Jeff Givens
- Occupation: Tennessee Walking Horse trainer
- Discipline: Model/In-hand
- Born: 1961 or 1962
- Died: October 6, 2013 Gallatin County, Kentucky
- Major wins/Championships: 3 World Championships

Significant horses
- Trigger Treat, Maxximize

= Jeff Givens =

Jeff Givens (1961/1962 – October 6, 2013) was a Tennessee Walking Horse trainer who won three World Championships with the same horse. Givens died in a truck and trailer crash in 2013, at age 51.

==Career==
Givens was a lifelong resident of Rutherford County, Tennessee, and operated Jeff Givens Stables in Murfreesboro, Tennessee. He was on the board of the Walking Horse Trainers' Association. In 2011, Givens and the horse Maxximize unanimously won the Model Pleasure Stallions class in the Tennessee Walking Horse National Celebration.
Givens showed Trigger Treat in the Model Pleasure Geldings class the same day and also won. Givens and Trigger Treat went on to win three World Championships in the model division. In 2013, Givens and Trigger Treat made an appearance and meet and greet at the Tennessee Walking Horse National Museum.
After Givens' death, the model class at the Columbia Spring Jubilee, an annual horse show in Columbia, Tennessee, was named the Jeff Givens Memorial in his honor. The year following his death, 2014, the Walking Horse Owners' Association (WHOA) dedicated their International Pleasure and Colt Grand Championship to Givens and two other horsemen, Robert Pollack and Sam Stockett.

==Personal life==
Givens married Debbie Robinson.
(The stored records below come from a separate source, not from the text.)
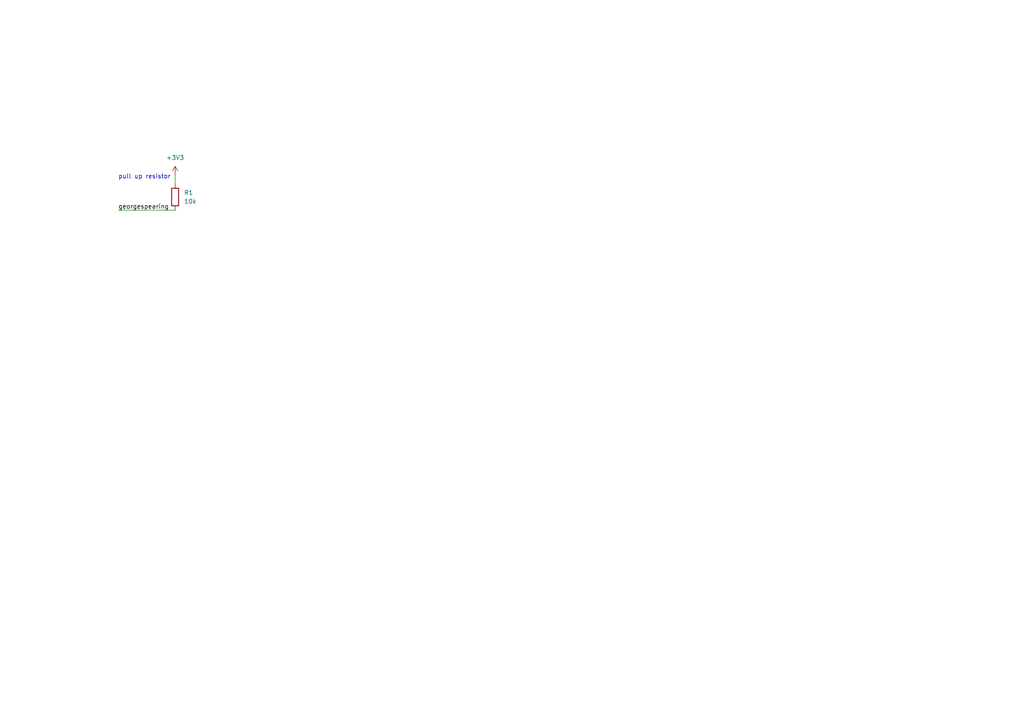
<source format=kicad_sch>
(kicad_sch (version 20211123) (generator eeschema)

  (uuid e63e39d7-6ac0-4ffd-8aa3-1841a4541b55)

  (paper "A4")

  


  (wire (pts (xy 50.8 50.8) (xy 50.8 53.34))
    (stroke (width 0) (type default) (color 0 0 0 0))
    (uuid 32126f38-74e0-48e9-8055-092c94173587)
  )
  (wire (pts (xy 34.29 60.96) (xy 50.8 60.96))
    (stroke (width 0) (type default) (color 0 0 0 0))
    (uuid ebea7d0f-62f1-4ebf-9c05-3f94e70a3b04)
  )

  (text "pull up resistor" (at 34.29 52.07 0)
    (effects (font (size 1.27 1.27)) (justify left bottom))
    (uuid e5eefe7d-2a10-4c3b-9e1c-df66b6da8816)
  )

  (label "georgespearing" (at 34.29 60.96 0)
    (effects (font (size 1.27 1.27)) (justify left bottom))
    (uuid 2907f03e-6b26-4b62-93d5-6d22be7dc3a8)
  )

  (symbol (lib_id "Device:R") (at 50.8 57.15 0) (unit 1)
    (in_bom yes) (on_board yes) (fields_autoplaced)
    (uuid 0b21a65d-d20b-411e-920a-75c343ac5136)
    (property "Reference" "R1" (id 0) (at 53.34 55.8799 0)
      (effects (font (size 1.27 1.27)) (justify left))
    )
    (property "Value" "10k" (id 1) (at 53.34 58.4199 0)
      (effects (font (size 1.27 1.27)) (justify left))
    )
    (property "Footprint" "Resistor_SMD:R_0201_0603Metric_Pad0.64x0.40mm_HandSolder" (id 2) (at 49.022 57.15 90)
      (effects (font (size 1.27 1.27)) hide)
    )
    (property "Datasheet" "~" (id 3) (at 50.8 57.15 0)
      (effects (font (size 1.27 1.27)) hide)
    )
    (pin "1" (uuid 9bb20359-0f8b-45bc-9d38-6626ed3a939d))
    (pin "2" (uuid 2d210a96-f81f-42a9-8bf4-1b43c11086f3))
  )

  (symbol (lib_id "power:+3.3V") (at 50.8 50.8 0) (unit 1)
    (in_bom yes) (on_board yes) (fields_autoplaced)
    (uuid 96815f61-f3f5-43c2-b68f-856577233f16)
    (property "Reference" "#PWR0101" (id 0) (at 50.8 54.61 0)
      (effects (font (size 1.27 1.27)) hide)
    )
    (property "Value" "+3.3V" (id 1) (at 50.8 45.72 0))
    (property "Footprint" "" (id 2) (at 50.8 50.8 0)
      (effects (font (size 1.27 1.27)) hide)
    )
    (property "Datasheet" "" (id 3) (at 50.8 50.8 0)
      (effects (font (size 1.27 1.27)) hide)
    )
    (pin "1" (uuid 30cf5573-2ac5-4d4b-8678-7fcebe2bcd36))
  )

  (sheet_instances
    (path "/" (page "1"))
  )

  (symbol_instances
    (path "/96815f61-f3f5-43c2-b68f-856577233f16"
      (reference "#PWR0101") (unit 1) (value "+3.3V") (footprint "")
    )
    (path "/0b21a65d-d20b-411e-920a-75c343ac5136"
      (reference "R1") (unit 1) (value "10k") (footprint "Resistor_SMD:R_0201_0603Metric_Pad0.64x0.40mm_HandSolder")
    )
  )
)

</source>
The couple had a son and daughter, Christopher and Kelsey.

==Death==

On October 6, 2013, Givens was driving south on Interstate 71 through Gallatin County, Kentucky, pulling a horse trailer home from a horse show in Ohio. He was accompanied by Tim "Lightning" Taylor, a friend who was riding as a passenger. At approximately 8:30 am, the trailer Givens was towing jackknifed, hit a guard rail, and then flipped over; bad weather and rain were considered factors in the crash. Givens was pronounced dead at the scene; Taylor had a punctured lung and other injuries, but survived and was taken to a hospital. Of the six horses on board the trailer, three had to be euthanized on the scene because of the severity of their injuries. One of them was Maxximize; three other horses survived the crash. Givens was 51 years old.